Supplied information:
◇ ◇ ◇ ◇
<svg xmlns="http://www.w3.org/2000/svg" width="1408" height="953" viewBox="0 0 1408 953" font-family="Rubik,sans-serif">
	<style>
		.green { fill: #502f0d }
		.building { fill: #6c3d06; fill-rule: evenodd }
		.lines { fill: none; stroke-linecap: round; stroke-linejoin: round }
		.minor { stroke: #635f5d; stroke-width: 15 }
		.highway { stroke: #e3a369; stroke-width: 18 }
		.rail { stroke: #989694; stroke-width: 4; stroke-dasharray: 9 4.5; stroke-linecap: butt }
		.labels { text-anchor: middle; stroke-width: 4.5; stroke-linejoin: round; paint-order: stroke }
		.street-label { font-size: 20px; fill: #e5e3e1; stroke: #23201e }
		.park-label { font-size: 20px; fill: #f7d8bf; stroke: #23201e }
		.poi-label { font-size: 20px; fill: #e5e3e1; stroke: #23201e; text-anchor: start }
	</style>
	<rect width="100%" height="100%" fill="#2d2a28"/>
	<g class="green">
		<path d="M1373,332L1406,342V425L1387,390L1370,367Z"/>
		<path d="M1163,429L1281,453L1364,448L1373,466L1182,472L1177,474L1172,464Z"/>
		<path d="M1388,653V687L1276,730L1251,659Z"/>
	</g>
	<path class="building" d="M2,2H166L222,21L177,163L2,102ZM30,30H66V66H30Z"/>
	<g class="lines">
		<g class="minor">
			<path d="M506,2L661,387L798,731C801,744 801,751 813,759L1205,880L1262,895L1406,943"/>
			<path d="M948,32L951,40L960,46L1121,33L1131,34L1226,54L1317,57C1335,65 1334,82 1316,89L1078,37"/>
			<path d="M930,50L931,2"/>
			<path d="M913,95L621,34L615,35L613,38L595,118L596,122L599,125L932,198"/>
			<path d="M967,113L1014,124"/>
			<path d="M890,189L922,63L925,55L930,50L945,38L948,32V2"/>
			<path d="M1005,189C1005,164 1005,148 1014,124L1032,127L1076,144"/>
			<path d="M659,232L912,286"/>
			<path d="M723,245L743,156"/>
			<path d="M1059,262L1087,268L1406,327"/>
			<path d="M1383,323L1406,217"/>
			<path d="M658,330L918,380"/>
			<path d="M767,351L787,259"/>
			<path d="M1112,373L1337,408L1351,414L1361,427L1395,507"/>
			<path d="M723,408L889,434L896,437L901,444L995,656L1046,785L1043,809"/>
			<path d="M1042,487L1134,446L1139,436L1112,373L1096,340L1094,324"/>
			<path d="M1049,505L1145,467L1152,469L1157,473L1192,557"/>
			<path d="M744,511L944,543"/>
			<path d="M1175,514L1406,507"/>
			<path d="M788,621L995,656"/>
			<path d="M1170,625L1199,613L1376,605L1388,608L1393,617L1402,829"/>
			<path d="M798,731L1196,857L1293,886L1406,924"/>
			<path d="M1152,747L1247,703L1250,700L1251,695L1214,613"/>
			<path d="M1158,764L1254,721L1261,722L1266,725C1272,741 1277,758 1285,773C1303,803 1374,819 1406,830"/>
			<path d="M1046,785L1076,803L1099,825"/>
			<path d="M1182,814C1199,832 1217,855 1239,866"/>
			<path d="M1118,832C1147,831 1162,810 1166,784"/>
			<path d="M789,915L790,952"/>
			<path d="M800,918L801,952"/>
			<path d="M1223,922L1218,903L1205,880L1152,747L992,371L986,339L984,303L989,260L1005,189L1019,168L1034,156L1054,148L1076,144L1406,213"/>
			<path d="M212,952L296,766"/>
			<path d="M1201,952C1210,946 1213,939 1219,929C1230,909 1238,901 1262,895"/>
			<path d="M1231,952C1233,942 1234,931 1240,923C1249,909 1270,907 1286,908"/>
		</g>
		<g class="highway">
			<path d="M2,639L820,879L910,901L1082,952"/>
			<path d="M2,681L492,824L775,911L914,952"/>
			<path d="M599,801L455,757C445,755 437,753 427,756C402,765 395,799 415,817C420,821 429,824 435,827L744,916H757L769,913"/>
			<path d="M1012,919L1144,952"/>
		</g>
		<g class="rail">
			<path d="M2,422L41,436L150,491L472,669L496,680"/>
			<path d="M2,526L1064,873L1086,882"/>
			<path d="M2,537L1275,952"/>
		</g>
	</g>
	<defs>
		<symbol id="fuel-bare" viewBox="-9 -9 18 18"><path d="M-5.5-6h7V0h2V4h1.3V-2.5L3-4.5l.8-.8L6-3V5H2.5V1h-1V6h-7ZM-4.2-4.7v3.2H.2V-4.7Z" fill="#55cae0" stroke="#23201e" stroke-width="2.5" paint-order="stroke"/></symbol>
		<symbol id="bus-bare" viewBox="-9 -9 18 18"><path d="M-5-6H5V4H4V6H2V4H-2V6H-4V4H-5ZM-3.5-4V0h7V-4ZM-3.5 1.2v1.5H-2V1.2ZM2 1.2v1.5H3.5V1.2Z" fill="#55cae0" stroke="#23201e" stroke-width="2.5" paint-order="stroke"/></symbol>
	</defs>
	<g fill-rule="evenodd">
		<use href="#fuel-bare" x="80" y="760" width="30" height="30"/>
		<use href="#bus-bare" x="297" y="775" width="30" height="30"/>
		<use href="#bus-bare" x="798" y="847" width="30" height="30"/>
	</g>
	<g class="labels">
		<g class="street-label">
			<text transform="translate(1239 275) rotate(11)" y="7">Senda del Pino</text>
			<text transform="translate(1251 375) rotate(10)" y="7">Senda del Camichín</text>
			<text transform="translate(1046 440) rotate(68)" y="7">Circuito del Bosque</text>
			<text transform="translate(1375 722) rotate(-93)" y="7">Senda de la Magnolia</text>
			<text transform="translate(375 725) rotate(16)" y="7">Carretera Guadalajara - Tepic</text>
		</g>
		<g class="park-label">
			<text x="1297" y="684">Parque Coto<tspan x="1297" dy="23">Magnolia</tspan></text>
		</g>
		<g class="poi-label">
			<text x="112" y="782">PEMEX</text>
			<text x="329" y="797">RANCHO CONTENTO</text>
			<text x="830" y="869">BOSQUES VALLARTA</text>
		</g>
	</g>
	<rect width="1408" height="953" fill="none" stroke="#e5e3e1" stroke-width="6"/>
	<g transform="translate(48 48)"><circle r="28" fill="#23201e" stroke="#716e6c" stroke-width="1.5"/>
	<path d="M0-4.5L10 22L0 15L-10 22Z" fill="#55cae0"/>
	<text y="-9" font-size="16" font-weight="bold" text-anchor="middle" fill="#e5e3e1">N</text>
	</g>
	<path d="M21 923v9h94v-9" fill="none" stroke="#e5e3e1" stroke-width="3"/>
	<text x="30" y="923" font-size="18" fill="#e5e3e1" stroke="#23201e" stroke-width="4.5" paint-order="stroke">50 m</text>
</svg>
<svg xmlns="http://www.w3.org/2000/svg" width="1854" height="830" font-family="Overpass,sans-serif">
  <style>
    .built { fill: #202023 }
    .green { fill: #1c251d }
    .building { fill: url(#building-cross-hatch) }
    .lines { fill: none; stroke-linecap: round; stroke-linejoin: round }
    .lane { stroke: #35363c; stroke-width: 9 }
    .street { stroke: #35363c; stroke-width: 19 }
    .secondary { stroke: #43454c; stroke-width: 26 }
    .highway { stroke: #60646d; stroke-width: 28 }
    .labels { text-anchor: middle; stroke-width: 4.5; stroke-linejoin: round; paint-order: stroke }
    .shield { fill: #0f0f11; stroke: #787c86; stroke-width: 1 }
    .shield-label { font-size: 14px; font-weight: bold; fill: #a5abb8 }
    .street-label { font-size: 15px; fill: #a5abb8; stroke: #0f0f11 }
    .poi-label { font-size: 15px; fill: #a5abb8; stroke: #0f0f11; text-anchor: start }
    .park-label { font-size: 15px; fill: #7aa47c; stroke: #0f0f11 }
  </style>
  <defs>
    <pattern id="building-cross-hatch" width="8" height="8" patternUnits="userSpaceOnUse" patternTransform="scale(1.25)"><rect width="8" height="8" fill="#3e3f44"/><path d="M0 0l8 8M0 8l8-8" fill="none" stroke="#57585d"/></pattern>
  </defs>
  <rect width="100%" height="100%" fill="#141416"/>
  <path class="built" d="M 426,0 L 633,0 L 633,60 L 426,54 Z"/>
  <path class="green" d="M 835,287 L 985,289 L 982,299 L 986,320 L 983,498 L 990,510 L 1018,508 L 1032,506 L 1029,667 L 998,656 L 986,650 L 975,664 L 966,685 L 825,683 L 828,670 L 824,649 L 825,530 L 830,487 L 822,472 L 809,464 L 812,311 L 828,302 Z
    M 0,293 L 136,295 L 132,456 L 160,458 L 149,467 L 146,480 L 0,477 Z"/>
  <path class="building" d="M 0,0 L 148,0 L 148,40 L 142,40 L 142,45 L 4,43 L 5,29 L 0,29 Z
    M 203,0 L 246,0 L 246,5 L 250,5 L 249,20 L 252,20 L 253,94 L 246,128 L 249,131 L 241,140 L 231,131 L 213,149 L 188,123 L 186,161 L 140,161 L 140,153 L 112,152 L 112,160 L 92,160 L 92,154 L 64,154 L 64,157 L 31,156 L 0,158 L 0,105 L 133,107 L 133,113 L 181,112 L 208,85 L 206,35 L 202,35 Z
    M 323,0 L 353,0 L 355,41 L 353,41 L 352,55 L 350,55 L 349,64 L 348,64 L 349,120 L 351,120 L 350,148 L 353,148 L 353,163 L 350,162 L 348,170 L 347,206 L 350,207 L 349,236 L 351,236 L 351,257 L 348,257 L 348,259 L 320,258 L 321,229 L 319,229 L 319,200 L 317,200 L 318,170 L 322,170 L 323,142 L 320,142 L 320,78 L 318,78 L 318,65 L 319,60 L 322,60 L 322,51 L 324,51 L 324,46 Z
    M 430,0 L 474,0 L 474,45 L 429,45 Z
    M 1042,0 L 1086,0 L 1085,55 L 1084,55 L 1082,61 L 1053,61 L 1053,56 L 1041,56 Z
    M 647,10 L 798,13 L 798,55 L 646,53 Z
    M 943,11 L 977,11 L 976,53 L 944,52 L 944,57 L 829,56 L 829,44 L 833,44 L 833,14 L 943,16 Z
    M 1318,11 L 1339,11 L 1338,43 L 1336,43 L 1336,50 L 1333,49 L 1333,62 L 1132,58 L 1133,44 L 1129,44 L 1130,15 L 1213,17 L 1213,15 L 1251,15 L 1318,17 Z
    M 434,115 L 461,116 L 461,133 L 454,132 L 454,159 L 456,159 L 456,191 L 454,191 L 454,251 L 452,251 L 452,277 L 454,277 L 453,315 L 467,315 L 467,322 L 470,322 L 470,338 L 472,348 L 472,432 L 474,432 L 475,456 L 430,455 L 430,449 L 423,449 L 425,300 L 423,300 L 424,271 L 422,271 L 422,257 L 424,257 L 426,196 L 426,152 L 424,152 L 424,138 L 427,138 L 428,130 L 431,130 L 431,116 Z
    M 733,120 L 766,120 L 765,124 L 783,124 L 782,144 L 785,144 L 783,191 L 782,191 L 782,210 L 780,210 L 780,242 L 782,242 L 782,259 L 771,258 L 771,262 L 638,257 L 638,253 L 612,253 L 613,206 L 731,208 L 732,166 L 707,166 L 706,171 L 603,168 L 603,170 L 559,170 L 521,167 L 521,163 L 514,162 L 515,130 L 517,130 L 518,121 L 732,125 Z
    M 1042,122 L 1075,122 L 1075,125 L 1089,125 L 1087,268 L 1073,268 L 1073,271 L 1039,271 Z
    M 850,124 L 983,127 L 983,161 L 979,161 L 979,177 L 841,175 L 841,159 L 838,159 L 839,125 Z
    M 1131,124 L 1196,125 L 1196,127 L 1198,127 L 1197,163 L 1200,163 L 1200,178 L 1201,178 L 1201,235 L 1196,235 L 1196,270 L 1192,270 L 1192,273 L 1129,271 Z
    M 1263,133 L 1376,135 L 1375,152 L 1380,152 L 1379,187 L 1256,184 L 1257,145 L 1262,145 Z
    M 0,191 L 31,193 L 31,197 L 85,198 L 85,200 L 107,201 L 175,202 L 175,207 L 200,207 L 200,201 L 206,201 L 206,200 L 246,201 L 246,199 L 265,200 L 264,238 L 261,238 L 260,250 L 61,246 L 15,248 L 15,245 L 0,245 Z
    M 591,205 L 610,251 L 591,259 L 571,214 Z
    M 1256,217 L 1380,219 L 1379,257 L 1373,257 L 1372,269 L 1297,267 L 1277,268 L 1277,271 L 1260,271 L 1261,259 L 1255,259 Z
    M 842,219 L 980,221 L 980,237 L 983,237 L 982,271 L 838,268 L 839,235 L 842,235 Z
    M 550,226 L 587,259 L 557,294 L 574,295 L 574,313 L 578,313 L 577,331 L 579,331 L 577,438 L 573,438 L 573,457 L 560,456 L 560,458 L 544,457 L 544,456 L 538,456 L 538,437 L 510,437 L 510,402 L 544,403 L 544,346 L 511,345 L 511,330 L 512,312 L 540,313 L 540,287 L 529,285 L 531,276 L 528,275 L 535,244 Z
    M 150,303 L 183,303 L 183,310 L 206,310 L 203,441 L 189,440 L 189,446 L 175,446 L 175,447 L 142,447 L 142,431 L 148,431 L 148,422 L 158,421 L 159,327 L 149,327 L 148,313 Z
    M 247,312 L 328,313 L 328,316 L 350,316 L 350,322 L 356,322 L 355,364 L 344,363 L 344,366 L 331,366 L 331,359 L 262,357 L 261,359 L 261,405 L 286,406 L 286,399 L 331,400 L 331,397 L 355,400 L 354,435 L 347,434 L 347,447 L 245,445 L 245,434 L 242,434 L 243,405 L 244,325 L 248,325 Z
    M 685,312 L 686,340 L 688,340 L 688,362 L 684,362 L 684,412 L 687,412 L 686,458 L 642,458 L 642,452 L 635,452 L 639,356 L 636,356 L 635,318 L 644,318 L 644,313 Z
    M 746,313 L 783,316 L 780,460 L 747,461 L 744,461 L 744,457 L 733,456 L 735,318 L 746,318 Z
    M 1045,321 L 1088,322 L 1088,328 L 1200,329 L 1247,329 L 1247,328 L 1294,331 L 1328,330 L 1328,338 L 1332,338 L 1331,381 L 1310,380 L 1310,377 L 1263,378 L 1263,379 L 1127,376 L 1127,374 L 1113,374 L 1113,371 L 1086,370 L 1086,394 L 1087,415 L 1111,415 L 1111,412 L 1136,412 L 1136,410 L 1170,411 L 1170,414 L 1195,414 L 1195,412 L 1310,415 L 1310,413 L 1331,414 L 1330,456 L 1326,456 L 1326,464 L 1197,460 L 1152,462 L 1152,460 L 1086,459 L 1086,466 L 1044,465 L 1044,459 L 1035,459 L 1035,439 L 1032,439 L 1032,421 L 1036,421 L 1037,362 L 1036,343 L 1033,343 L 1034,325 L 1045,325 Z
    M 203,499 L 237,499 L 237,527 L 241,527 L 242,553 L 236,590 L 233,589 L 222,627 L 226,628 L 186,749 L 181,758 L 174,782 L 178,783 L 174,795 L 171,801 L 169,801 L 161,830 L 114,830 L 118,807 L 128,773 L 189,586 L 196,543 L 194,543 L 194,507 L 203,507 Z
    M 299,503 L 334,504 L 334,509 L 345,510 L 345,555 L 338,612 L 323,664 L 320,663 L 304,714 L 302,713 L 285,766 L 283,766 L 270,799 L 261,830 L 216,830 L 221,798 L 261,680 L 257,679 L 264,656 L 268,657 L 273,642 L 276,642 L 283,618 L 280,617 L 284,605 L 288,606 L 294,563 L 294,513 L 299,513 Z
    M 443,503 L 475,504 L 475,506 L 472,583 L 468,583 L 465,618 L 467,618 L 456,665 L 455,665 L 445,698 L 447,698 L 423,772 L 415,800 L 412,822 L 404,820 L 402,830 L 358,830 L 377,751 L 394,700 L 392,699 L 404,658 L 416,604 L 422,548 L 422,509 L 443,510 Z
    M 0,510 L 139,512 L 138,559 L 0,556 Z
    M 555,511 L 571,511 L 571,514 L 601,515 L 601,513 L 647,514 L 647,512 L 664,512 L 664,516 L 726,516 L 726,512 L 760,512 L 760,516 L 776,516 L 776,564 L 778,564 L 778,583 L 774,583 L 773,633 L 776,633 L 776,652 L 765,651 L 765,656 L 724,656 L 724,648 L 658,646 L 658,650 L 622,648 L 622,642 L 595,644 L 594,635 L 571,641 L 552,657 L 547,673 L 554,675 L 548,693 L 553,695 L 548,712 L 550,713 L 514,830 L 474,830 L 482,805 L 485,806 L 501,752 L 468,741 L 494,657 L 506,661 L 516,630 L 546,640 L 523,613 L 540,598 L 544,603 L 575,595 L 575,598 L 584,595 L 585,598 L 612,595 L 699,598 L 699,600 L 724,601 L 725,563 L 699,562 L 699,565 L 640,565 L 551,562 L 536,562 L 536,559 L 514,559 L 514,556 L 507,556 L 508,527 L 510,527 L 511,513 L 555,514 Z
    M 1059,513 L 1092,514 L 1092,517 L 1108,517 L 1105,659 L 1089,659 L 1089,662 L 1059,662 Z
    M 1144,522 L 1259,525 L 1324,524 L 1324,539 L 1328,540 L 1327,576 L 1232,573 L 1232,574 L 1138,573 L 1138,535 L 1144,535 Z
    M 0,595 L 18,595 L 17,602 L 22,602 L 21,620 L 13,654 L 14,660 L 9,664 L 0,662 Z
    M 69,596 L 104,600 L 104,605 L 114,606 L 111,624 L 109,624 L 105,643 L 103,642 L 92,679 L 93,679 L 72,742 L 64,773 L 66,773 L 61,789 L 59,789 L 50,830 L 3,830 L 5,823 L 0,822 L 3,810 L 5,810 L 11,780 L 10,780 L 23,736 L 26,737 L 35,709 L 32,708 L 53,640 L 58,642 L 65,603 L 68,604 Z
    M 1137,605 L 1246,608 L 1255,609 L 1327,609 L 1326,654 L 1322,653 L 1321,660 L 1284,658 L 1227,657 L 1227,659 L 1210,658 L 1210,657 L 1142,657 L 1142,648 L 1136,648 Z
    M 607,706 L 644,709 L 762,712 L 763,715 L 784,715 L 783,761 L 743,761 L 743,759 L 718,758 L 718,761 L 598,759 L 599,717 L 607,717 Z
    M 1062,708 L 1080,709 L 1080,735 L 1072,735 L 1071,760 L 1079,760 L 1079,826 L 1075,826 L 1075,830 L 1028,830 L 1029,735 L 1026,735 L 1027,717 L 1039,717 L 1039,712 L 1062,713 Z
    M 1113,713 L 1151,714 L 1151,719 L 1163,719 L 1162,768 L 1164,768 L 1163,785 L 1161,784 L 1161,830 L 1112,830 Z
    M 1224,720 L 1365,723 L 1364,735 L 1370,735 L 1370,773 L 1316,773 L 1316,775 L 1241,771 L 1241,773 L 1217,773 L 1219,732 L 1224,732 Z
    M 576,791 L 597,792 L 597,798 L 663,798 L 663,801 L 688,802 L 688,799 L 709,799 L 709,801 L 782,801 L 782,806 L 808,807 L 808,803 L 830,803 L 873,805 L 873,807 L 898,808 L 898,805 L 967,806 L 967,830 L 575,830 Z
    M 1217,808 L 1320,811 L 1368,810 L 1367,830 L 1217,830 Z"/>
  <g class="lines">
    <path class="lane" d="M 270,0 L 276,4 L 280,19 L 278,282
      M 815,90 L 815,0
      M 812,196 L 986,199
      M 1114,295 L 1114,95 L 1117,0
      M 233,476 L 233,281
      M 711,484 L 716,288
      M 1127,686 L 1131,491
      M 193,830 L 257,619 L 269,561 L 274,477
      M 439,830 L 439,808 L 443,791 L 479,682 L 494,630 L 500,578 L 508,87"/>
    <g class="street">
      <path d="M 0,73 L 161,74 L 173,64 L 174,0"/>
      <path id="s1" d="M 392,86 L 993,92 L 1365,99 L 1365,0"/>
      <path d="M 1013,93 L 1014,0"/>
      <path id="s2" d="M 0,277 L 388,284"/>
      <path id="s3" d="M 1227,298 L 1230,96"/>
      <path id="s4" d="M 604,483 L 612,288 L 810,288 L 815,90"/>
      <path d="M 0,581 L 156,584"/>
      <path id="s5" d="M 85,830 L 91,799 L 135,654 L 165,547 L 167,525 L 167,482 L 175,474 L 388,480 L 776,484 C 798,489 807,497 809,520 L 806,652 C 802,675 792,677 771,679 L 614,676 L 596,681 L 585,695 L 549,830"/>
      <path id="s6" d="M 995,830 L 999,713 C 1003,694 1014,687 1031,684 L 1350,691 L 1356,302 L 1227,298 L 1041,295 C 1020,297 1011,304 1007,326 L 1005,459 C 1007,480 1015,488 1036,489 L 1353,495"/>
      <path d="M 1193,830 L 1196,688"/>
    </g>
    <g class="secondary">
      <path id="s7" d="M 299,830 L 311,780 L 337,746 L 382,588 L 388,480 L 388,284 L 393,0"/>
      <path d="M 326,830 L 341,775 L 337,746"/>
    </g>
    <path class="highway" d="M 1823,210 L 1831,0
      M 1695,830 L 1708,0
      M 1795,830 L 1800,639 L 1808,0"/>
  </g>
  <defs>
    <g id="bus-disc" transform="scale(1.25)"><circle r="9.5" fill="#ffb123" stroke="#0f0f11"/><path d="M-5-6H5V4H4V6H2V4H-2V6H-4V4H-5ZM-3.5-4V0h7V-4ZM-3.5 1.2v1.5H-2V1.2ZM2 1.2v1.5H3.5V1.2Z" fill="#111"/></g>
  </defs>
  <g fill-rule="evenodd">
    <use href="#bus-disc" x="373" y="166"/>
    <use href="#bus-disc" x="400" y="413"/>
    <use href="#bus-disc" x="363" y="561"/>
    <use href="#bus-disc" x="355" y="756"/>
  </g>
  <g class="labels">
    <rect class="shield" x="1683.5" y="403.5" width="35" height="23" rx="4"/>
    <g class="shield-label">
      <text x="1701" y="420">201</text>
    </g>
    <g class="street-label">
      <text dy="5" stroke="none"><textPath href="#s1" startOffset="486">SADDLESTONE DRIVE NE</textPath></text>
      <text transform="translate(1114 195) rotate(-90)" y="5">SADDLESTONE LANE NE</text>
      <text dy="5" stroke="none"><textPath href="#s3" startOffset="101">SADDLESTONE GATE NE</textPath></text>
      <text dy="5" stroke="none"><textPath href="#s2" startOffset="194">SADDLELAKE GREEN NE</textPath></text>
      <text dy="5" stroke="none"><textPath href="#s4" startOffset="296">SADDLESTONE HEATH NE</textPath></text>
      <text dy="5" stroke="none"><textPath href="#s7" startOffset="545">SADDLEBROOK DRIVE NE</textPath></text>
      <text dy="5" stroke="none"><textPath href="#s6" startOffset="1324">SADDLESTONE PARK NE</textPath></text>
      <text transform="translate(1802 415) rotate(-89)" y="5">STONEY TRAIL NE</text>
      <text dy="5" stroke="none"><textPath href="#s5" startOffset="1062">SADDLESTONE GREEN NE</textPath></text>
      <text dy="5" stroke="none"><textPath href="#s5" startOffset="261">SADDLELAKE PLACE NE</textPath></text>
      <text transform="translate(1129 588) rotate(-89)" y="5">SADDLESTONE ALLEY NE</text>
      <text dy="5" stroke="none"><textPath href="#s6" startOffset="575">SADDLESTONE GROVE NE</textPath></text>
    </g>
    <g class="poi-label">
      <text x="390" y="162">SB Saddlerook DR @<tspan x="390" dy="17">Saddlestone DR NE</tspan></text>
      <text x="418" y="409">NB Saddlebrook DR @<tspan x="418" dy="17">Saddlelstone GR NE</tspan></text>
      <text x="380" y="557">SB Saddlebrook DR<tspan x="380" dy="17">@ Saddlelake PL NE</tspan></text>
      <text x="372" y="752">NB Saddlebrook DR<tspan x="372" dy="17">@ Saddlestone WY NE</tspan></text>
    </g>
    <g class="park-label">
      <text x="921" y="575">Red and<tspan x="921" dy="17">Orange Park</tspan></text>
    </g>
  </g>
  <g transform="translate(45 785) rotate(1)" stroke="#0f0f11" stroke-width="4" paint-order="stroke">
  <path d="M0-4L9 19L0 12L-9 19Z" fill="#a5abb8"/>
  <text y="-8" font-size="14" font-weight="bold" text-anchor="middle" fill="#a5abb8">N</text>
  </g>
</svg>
◇ ◇ ◇ ◇
What to produce:
Search the listing above for the word "evenodd", and copy every line that has it.

Answer:
		.building { fill: #6c3d06; fill-rule: evenodd }
	<g fill-rule="evenodd">
  <g fill-rule="evenodd">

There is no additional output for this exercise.